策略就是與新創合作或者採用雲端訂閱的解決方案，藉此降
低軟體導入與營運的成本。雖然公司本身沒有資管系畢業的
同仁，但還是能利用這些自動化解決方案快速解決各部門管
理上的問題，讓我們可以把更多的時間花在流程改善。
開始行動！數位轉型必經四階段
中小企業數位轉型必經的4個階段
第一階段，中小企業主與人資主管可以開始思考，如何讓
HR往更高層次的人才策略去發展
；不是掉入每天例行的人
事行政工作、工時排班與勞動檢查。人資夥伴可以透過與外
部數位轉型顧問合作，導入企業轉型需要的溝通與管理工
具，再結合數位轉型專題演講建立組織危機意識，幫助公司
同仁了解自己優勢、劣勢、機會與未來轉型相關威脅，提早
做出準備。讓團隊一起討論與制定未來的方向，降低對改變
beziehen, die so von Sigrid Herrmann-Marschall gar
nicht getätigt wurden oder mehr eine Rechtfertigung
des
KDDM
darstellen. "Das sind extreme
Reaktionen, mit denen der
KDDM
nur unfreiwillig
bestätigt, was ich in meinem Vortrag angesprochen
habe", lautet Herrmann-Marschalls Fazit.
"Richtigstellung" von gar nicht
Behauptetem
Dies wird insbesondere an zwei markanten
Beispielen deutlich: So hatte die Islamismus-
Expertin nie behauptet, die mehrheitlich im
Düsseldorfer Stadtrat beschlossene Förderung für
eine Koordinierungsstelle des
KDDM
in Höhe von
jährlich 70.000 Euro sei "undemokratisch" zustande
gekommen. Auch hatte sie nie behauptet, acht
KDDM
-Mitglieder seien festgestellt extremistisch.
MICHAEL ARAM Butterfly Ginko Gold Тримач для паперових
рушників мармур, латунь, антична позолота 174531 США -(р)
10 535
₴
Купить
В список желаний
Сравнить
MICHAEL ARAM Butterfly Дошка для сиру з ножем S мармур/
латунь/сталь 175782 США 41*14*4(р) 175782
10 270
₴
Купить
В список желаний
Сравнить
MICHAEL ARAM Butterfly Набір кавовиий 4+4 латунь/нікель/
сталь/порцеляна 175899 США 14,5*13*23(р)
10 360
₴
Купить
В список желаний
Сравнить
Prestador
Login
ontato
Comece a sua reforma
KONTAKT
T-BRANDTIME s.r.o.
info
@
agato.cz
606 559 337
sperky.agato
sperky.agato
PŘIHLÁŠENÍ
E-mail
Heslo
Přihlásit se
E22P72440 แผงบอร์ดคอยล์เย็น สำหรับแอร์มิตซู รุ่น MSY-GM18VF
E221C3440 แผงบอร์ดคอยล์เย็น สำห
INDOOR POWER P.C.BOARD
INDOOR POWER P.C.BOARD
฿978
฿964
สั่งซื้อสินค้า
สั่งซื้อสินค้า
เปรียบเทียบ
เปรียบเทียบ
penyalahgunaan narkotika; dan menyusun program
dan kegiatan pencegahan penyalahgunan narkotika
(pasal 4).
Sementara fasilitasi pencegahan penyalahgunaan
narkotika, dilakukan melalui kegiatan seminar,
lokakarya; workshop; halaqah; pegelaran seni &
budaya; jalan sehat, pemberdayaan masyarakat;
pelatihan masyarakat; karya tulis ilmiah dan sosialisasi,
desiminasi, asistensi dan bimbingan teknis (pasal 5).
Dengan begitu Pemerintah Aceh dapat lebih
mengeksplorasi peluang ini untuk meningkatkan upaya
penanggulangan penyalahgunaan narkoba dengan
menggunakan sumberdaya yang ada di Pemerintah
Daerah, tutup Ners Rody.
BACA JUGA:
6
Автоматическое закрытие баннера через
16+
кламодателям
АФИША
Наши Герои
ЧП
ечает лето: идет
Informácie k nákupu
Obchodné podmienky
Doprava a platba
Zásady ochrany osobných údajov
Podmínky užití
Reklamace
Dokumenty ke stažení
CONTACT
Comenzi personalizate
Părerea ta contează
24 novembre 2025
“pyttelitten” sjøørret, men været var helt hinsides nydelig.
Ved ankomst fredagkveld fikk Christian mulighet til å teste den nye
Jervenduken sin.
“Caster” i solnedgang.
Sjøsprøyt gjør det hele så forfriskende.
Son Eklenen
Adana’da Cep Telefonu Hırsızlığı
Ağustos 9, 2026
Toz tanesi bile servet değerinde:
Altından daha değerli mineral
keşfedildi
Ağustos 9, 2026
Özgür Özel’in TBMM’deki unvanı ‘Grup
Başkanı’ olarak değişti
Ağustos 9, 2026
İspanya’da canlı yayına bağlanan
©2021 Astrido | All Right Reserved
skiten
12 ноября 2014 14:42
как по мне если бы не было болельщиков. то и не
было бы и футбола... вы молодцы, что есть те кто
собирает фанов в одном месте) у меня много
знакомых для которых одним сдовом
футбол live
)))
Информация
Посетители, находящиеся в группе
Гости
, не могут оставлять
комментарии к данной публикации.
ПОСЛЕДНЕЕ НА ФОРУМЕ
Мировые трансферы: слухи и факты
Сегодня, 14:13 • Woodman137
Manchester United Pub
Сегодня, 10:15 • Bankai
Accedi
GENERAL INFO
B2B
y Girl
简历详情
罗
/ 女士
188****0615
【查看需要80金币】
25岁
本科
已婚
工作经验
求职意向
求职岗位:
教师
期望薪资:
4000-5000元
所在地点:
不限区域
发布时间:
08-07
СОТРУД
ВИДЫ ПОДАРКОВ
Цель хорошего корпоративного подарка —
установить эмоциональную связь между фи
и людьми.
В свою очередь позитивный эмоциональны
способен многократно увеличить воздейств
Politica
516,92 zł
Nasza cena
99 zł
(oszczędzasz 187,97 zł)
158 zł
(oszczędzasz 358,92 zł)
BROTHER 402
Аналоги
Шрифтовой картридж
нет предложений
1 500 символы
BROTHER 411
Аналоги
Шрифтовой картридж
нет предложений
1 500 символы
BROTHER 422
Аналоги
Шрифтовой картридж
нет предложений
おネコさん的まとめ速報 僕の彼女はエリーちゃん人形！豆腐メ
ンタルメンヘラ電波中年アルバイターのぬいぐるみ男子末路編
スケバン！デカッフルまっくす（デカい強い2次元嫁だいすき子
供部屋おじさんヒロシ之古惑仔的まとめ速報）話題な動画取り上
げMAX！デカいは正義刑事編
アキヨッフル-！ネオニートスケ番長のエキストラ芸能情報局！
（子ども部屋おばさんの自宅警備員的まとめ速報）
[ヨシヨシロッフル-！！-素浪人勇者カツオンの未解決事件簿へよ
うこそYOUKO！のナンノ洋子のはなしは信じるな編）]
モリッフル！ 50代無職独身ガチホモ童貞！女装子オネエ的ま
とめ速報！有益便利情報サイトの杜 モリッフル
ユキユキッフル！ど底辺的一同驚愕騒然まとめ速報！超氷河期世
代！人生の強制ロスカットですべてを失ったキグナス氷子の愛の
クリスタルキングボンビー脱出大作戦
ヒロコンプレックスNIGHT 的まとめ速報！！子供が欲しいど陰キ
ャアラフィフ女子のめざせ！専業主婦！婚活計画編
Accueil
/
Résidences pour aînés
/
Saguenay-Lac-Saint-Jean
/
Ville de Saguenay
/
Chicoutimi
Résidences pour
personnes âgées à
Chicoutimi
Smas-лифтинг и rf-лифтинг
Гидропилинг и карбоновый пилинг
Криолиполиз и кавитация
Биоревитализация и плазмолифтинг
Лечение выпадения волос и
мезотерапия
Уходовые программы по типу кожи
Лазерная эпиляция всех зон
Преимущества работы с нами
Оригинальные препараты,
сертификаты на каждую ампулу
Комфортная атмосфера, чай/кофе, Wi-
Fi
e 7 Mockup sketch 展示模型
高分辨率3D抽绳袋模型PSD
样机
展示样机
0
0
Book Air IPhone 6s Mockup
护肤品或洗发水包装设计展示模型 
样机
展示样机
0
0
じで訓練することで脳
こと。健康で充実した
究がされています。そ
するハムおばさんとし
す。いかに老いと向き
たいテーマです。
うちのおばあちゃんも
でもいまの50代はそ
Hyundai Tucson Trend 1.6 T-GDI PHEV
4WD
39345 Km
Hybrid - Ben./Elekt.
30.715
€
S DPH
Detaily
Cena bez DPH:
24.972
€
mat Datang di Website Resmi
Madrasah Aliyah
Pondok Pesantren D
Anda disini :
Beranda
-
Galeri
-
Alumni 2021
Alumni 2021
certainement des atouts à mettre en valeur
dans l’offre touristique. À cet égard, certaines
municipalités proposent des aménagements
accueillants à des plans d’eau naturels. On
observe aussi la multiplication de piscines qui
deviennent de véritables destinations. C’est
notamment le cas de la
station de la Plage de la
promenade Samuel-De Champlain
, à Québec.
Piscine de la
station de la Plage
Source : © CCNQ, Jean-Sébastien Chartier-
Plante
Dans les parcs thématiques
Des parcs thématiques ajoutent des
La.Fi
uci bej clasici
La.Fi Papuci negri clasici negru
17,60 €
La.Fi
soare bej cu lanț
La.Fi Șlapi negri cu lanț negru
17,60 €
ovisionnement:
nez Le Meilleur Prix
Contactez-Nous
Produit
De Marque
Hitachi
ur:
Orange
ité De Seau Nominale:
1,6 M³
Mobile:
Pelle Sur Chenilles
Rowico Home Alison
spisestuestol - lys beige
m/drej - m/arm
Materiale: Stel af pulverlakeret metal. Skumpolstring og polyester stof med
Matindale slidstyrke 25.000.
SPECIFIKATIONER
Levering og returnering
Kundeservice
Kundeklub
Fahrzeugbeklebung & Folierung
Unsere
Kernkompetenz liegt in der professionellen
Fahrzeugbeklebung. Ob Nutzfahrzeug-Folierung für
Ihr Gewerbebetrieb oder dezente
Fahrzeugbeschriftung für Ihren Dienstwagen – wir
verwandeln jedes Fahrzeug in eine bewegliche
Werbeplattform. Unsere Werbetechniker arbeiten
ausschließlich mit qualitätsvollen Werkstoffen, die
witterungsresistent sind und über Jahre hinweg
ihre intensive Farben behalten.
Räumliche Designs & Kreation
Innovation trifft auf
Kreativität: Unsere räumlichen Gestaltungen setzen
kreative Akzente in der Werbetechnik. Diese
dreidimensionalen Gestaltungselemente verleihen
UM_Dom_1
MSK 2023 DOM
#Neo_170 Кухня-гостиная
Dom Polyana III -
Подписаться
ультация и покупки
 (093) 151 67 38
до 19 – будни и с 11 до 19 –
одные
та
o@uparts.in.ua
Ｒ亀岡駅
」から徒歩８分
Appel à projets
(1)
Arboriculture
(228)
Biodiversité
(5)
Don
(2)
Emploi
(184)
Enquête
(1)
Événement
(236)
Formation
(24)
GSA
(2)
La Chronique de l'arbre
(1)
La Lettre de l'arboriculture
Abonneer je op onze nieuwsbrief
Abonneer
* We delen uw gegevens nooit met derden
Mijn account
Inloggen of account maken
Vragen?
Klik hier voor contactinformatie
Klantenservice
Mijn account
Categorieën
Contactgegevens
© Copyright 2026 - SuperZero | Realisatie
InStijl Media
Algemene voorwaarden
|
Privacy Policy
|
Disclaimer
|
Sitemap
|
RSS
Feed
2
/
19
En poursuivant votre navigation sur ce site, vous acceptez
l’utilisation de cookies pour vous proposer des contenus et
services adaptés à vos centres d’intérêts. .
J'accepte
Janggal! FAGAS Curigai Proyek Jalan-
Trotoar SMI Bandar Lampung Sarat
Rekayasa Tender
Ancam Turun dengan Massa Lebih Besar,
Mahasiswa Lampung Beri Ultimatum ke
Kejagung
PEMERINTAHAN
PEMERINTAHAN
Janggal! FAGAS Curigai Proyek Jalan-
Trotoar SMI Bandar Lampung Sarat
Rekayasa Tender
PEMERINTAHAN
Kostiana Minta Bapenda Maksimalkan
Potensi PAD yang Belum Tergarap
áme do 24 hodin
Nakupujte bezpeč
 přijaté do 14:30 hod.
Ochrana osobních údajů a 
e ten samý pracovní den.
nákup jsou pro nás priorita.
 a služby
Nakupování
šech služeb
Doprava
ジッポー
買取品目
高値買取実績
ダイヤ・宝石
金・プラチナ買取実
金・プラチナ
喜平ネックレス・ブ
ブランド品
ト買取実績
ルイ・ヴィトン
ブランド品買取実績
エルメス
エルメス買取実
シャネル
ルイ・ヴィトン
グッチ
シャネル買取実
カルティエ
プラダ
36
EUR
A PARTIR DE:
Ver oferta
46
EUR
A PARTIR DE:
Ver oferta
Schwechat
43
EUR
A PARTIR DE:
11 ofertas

——————

• DIRECTIONS:
What is needed is one number: how many lines of the records above contain the word "ดคอยล".

• RESPONSE BELOW:
2